In the film SALVADOR, the
> character played by James Woods is a _total and utter_ asshole. This makes
> the preachiness of the film more bearable, more able to sway the opinions
> of those not already converted.
It is not self-evident to me that art should persuade the unpersuaded. Rather, though it may have innumerable specific functions (including perhaps none at all), its audience should always be those who are already at least tentatively committed to the struggle. It deepens their commitment; it lets them talk to each other about their commitment or their tasks; it may simply entertain those in struggle. Most of the nastier fights over revolutionary (or simply progressive) art all stem from this assumption that it should persuade.
To put it Lenin's (and the 2d international's) terms, art is never agitation, it is always under the head of propaganda, which assumes it is speaking to "the converted."

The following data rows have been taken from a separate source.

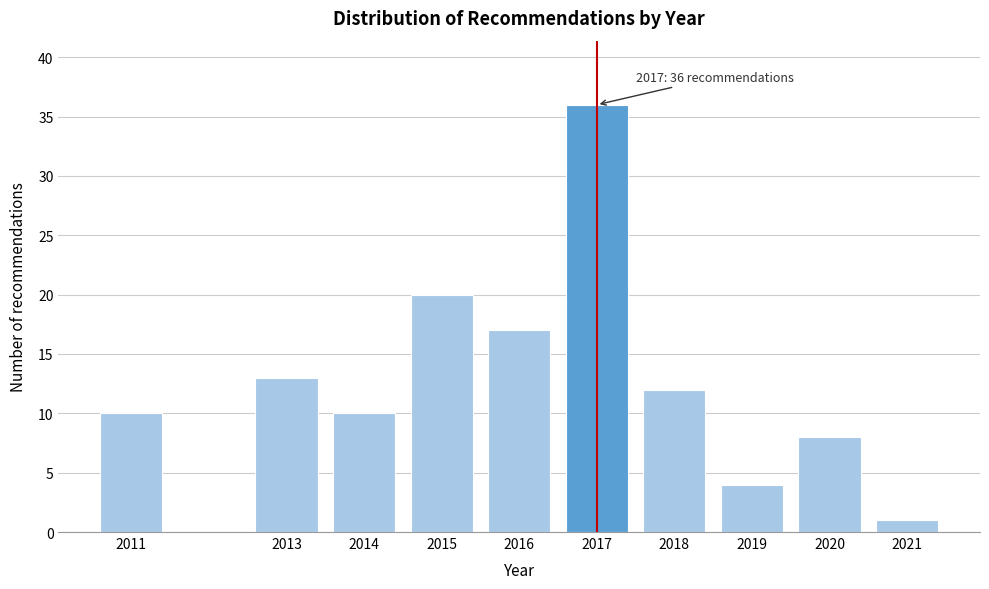

Reading right to left, list all the values displayed in this chart.

1	8	4	12	36	17	20	10	13	10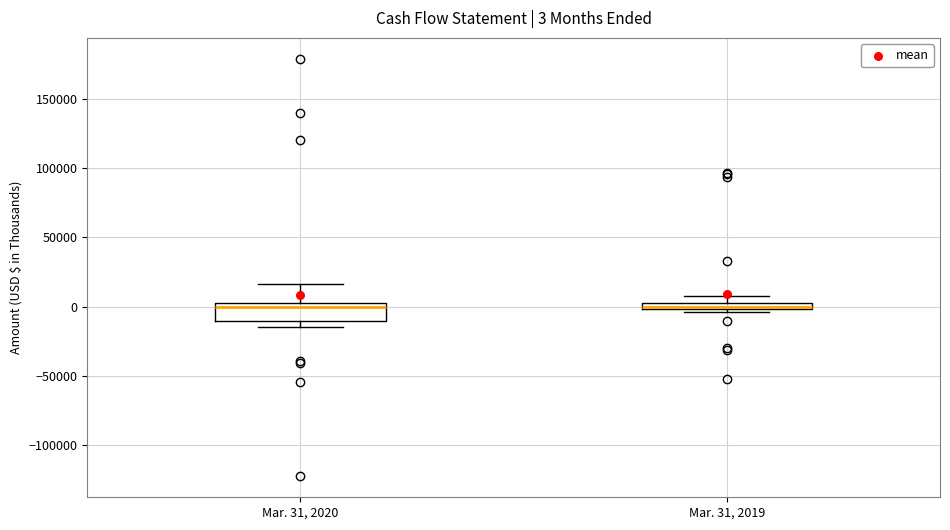

Which box is the tallest, from its lower edge to its upper edge?

Mar. 31, 2020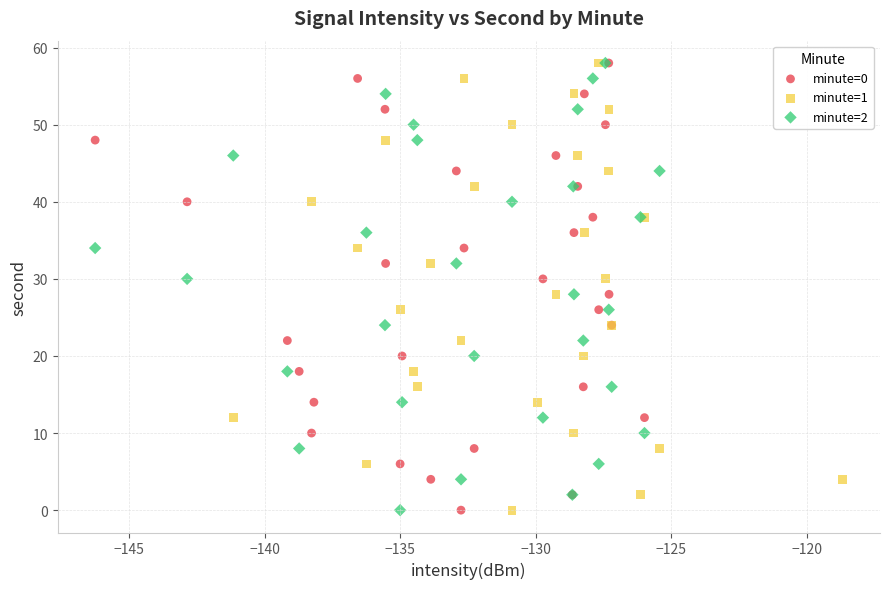

What are all the series names shown in the legend?

minute=0, minute=1, minute=2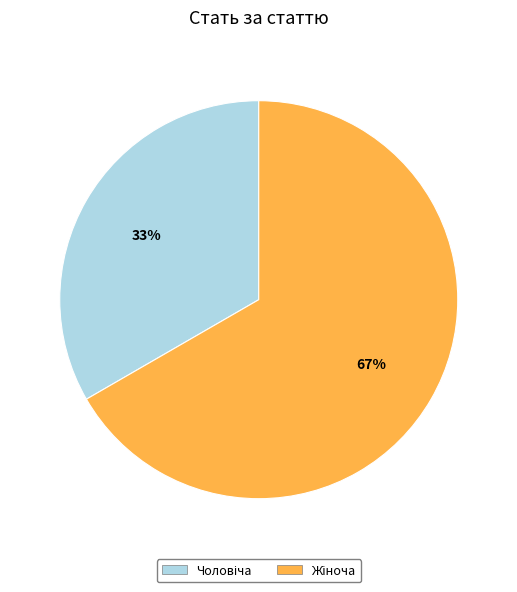

To the nearest percent, what is the average slice percentage?

50%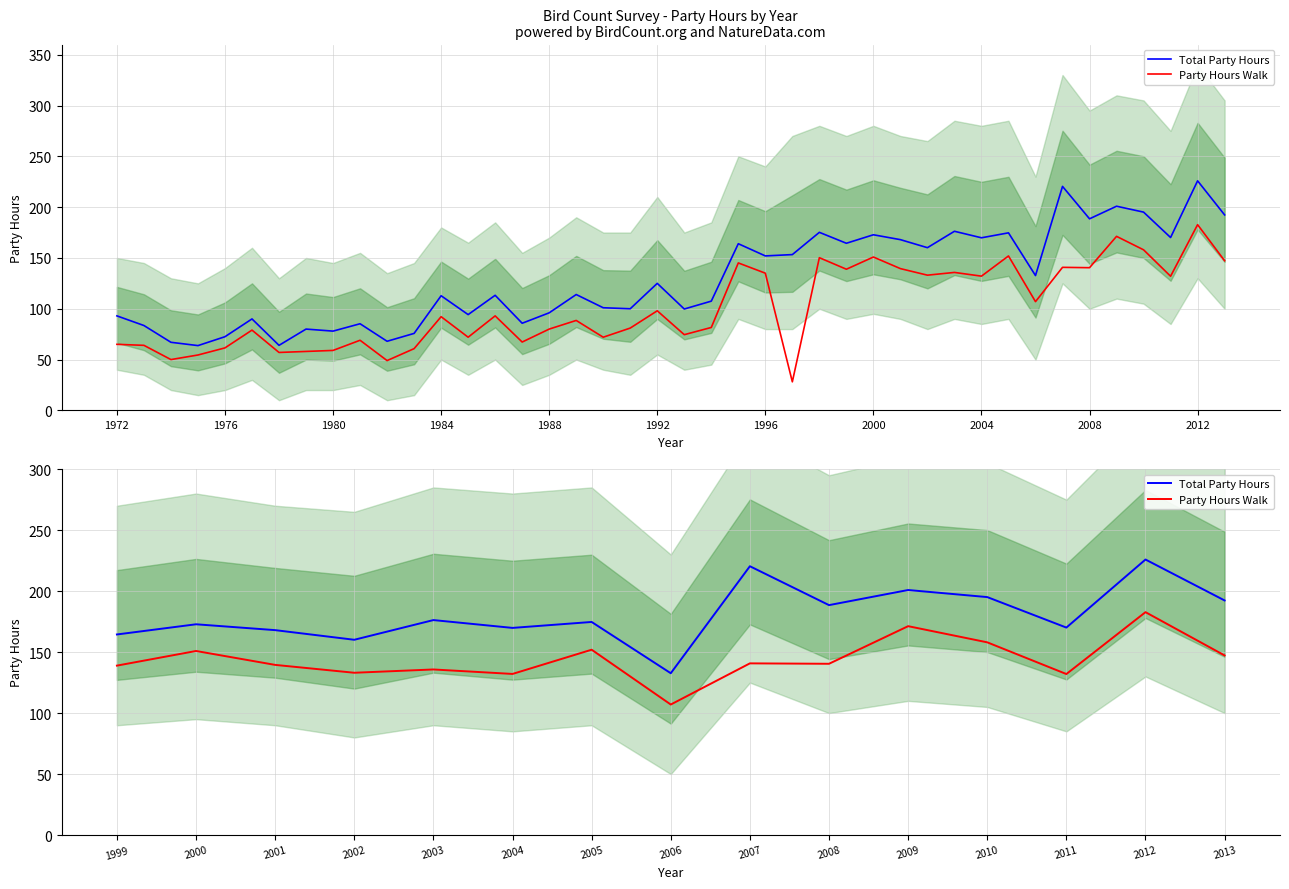

True or false: Party Hours Walk and Total Party Hours intersect in this chart.

False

I think almost *all* the negative responses to Moore come not from his actual films, but from his presumption (especially in the *Nation* article) that his achievement as an artist gave his political opinions or advice some special status. There is no more reason that a successful left artist should possess political wisdom, or be correct politically, than that a successful bourgeois artist should be an effective political servant of capitalism. Bourgeois critics have learned over the last few centuries to make this sort of adjustment almost automatically -- and bourgeois artists have learned that their art gives them no more legitimacy than anyone else as a philosopher, ethicist, political seer, whatever. A judgment or a relative judgment of either Gold or Farrell as a novelist tells us nothing whatever about which one had the better politics.